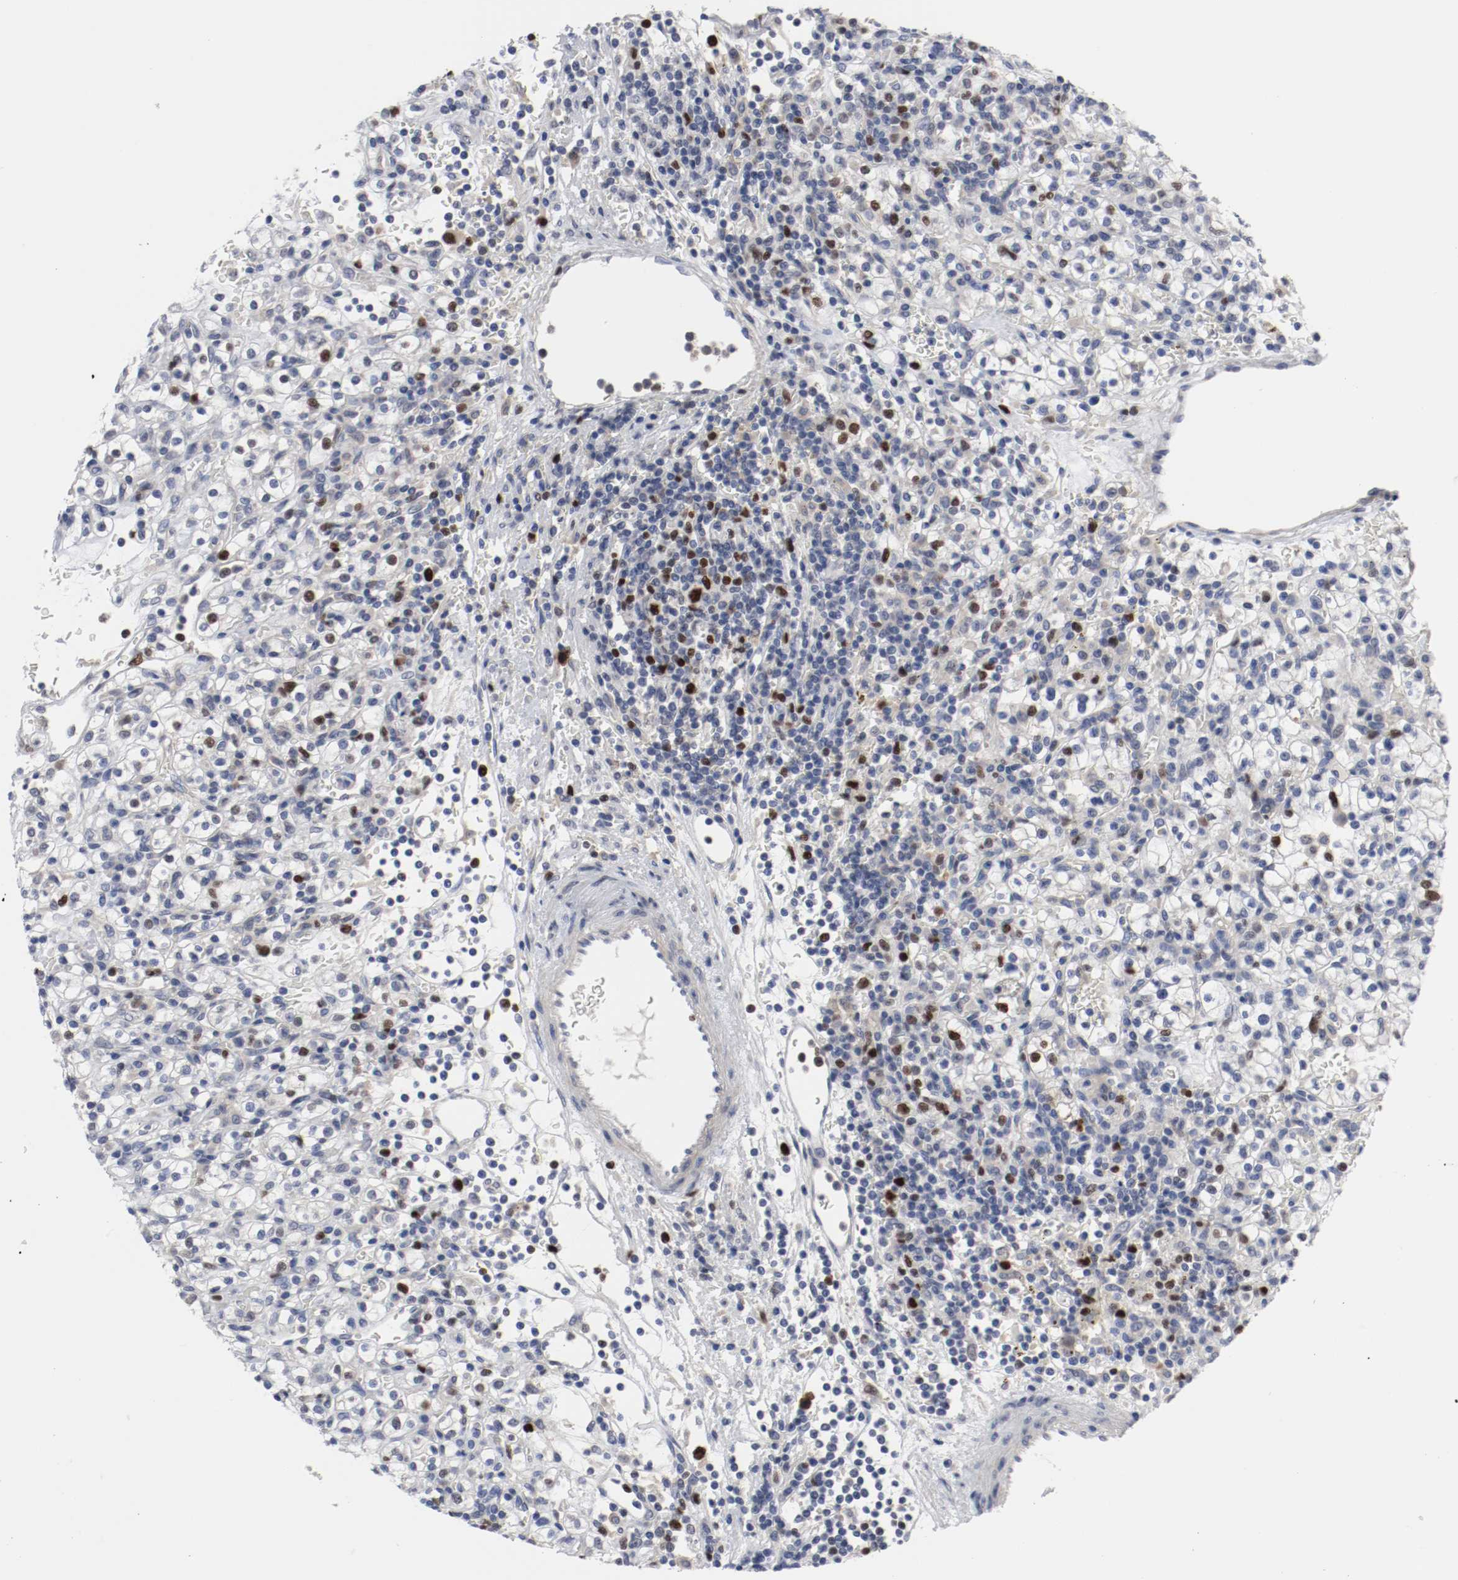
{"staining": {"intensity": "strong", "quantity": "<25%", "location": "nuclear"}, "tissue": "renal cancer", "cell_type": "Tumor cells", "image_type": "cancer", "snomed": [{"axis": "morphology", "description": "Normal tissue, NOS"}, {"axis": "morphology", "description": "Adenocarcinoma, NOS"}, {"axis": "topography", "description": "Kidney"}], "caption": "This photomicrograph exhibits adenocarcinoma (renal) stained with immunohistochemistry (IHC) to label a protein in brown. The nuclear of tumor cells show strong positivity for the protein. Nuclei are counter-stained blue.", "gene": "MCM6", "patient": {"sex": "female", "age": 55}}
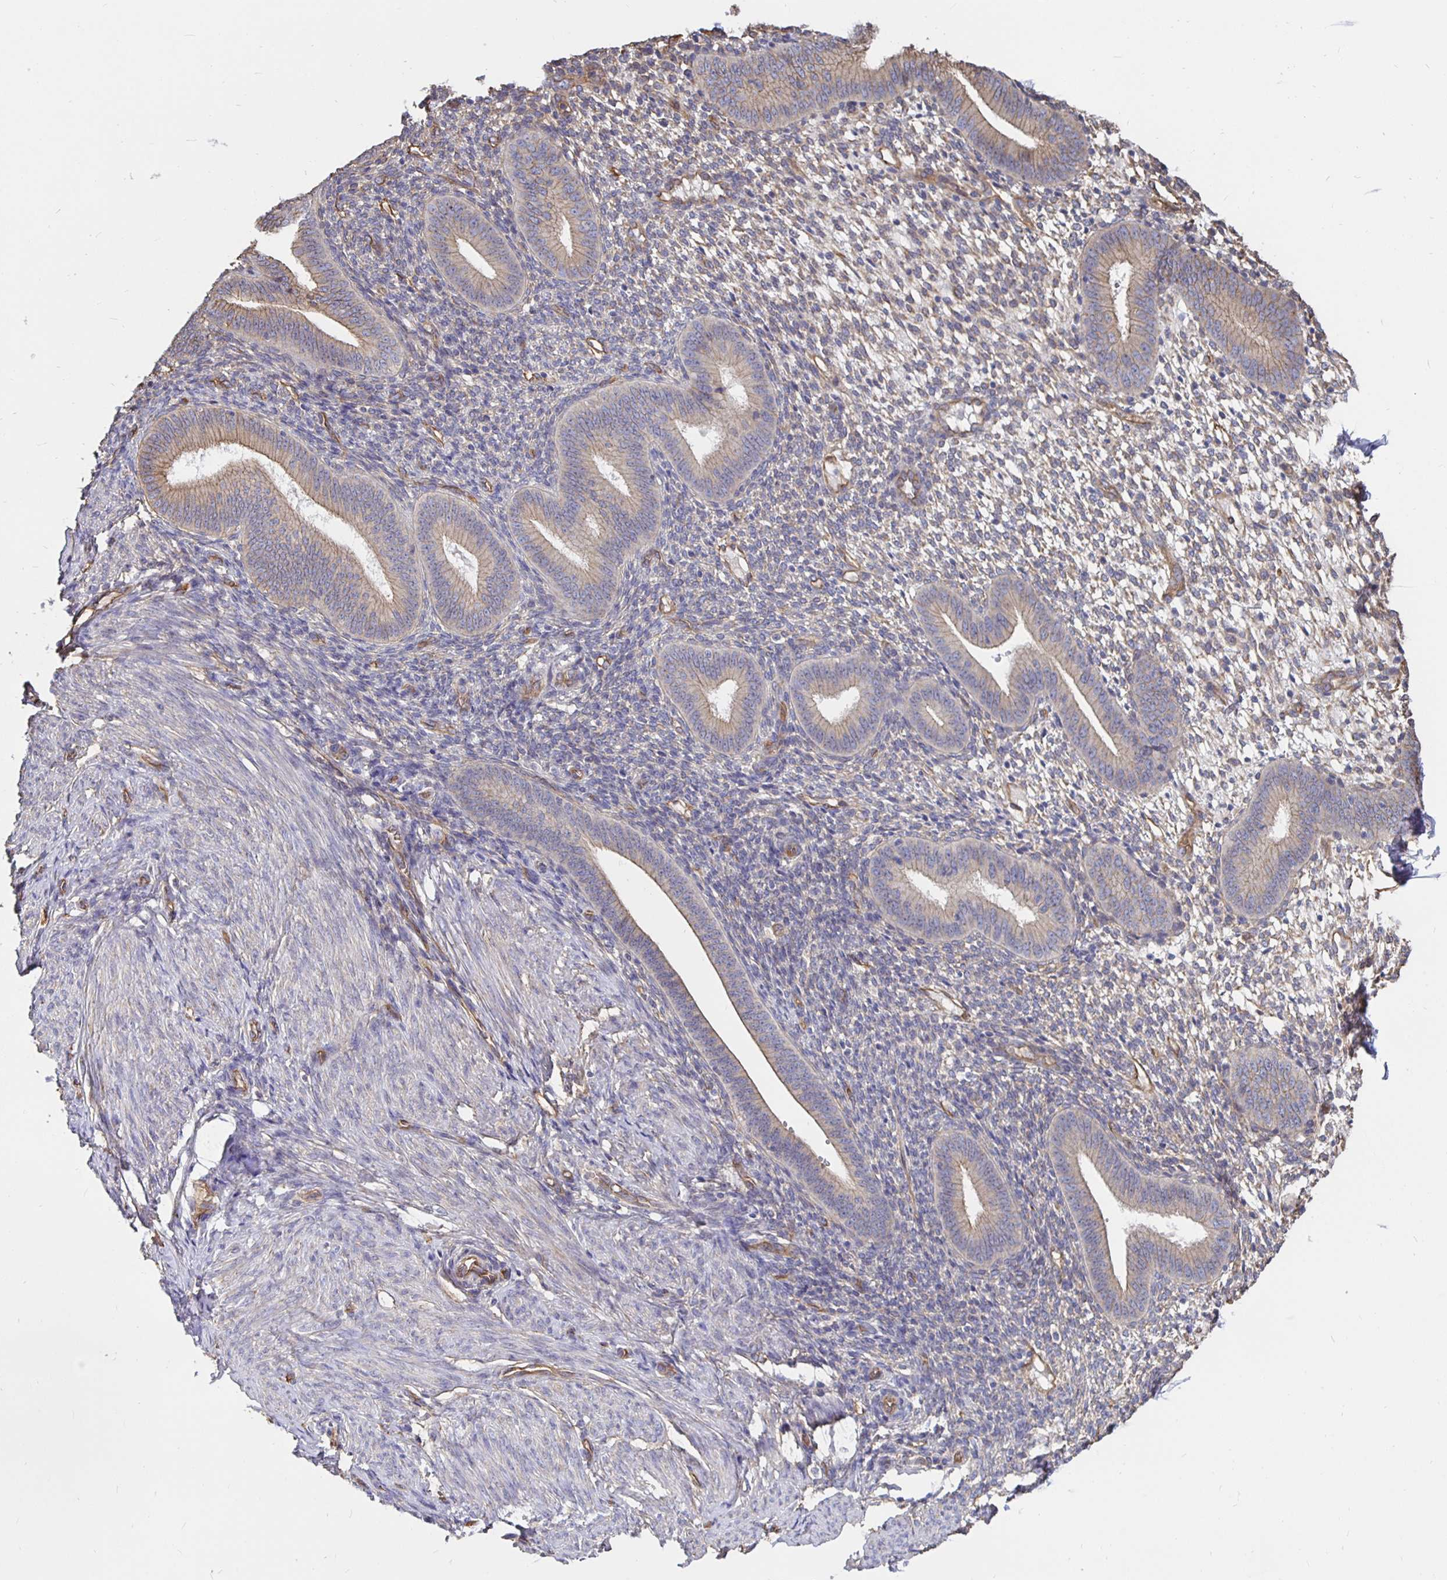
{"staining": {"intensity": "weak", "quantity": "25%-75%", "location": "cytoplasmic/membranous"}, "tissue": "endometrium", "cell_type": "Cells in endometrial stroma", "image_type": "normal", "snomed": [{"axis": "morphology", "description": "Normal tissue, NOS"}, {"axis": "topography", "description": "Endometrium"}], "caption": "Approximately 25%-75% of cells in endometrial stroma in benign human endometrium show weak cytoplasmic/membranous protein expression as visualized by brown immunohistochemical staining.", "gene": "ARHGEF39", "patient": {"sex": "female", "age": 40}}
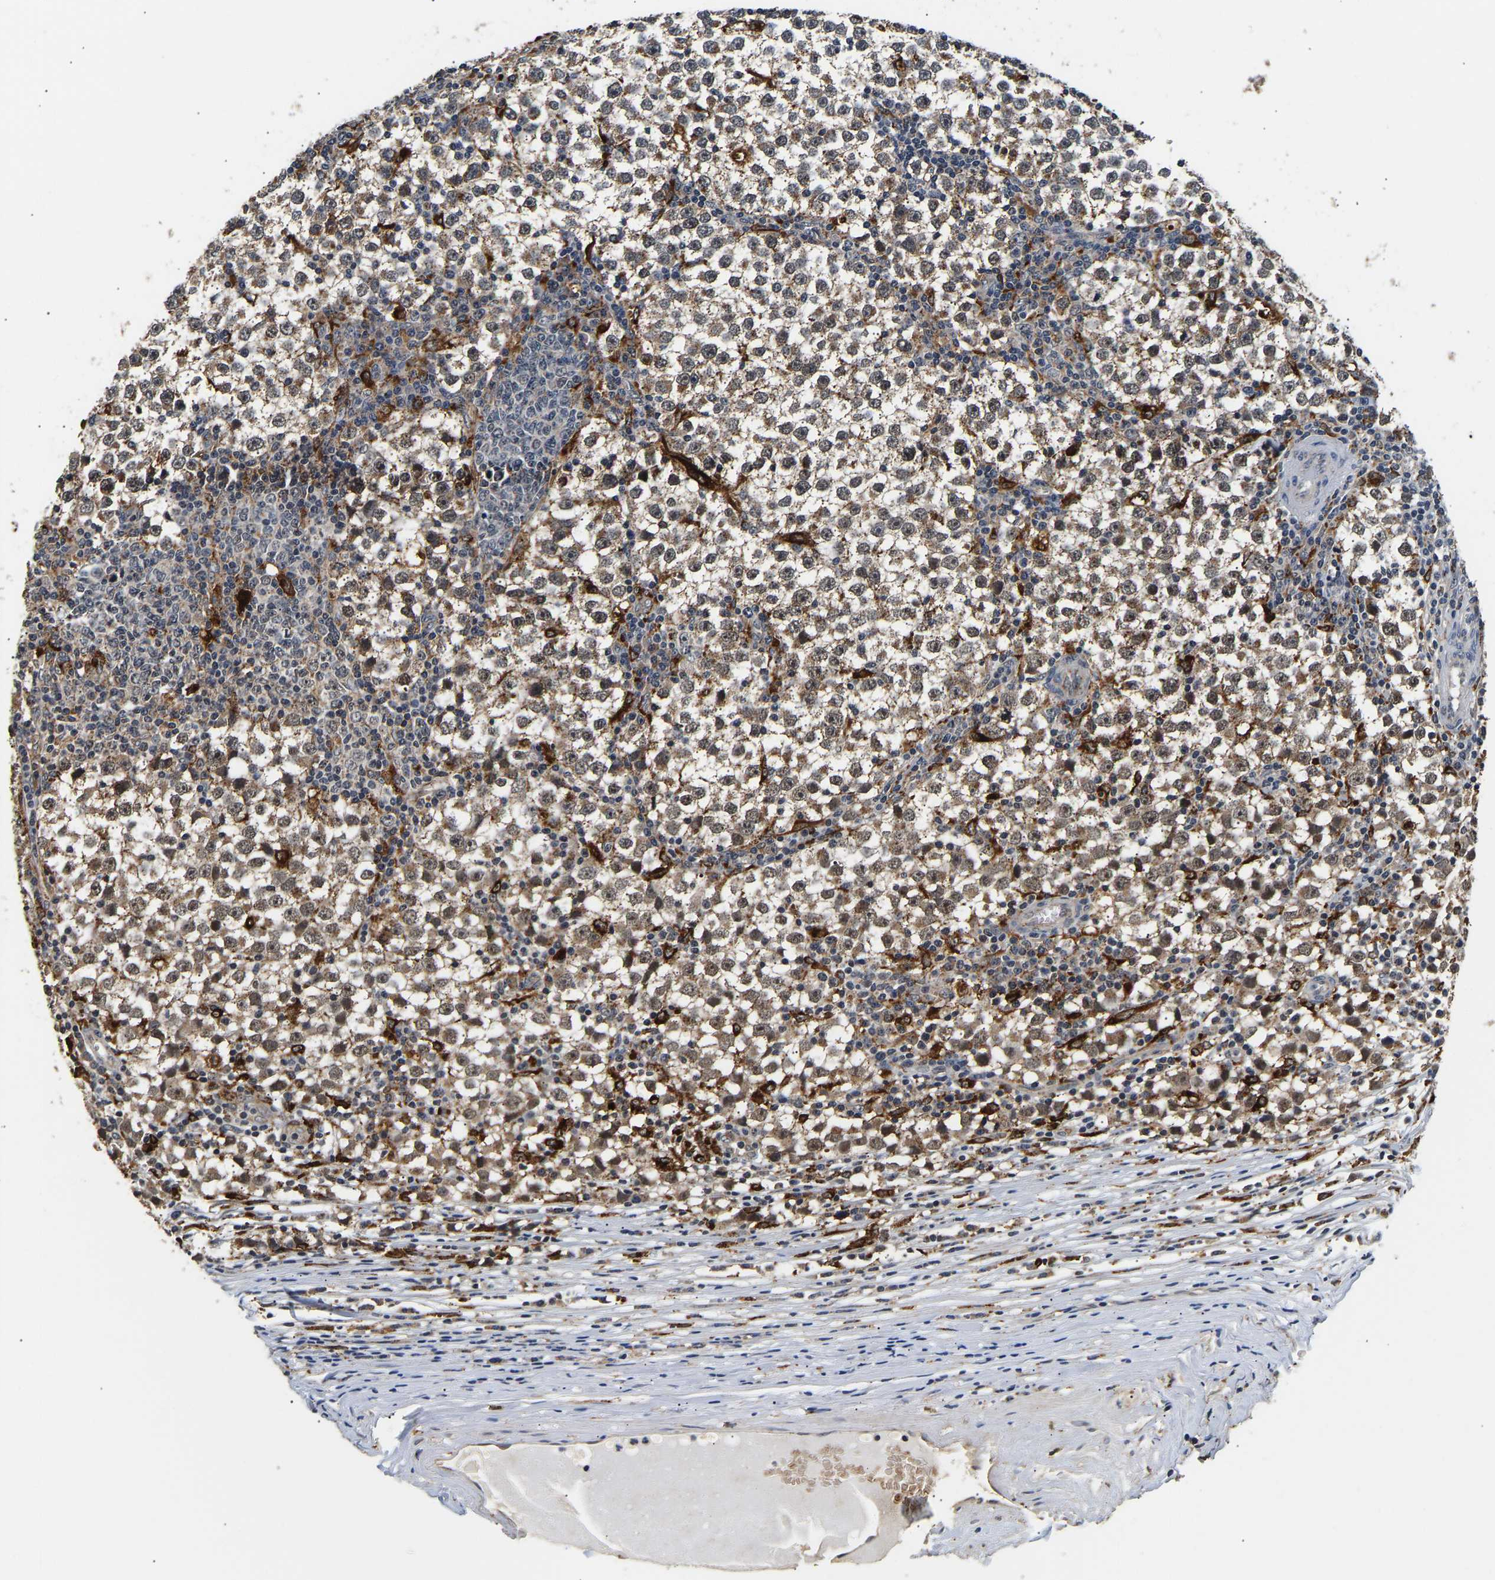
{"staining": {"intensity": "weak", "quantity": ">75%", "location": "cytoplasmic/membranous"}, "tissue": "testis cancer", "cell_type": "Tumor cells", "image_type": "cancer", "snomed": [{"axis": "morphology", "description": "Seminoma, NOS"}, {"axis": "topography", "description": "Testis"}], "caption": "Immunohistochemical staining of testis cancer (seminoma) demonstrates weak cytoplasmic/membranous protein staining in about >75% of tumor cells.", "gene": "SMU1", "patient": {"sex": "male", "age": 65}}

**Problem details**
The answer must be the full listing, exact in every line, with the pictures removed.

**Result**
{"staining": {"intensity": "strong", "quantity": "<25%", "location": "nuclear"}, "tissue": "renal cancer", "cell_type": "Tumor cells", "image_type": "cancer", "snomed": [{"axis": "morphology", "description": "Normal tissue, NOS"}, {"axis": "morphology", "description": "Adenocarcinoma, NOS"}, {"axis": "topography", "description": "Kidney"}], "caption": "This photomicrograph exhibits adenocarcinoma (renal) stained with immunohistochemistry (IHC) to label a protein in brown. The nuclear of tumor cells show strong positivity for the protein. Nuclei are counter-stained blue.", "gene": "MCM6", "patient": {"sex": "female", "age": 55}}
{"staining": {"intensity": "weak", "quantity": "25%-75%", "location": "cytoplasmic/membranous"}, "tissue": "endometrium", "cell_type": "Cells in endometrial stroma", "image_type": "normal", "snomed": [{"axis": "morphology", "description": "Normal tissue, NOS"}, {"axis": "topography", "description": "Endometrium"}], "caption": "Approximately 25%-75% of cells in endometrial stroma in benign human endometrium show weak cytoplasmic/membranous protein expression as visualized by brown immunohistochemical staining.", "gene": "ARHGEF39", "patient": {"sex": "female", "age": 40}}
{"staining": {"intensity": "weak", "quantity": ">75%", "location": "cytoplasmic/membranous"}, "tissue": "testis cancer", "cell_type": "Tumor cells", "image_type": "cancer", "snomed": [{"axis": "morphology", "description": "Seminoma, NOS"}, {"axis": "topography", "description": "Testis"}], "caption": "Immunohistochemical staining of testis cancer (seminoma) demonstrates weak cytoplasmic/membranous protein staining in about >75% of tumor cells.", "gene": "SMU1", "patient": {"sex": "male", "age": 65}}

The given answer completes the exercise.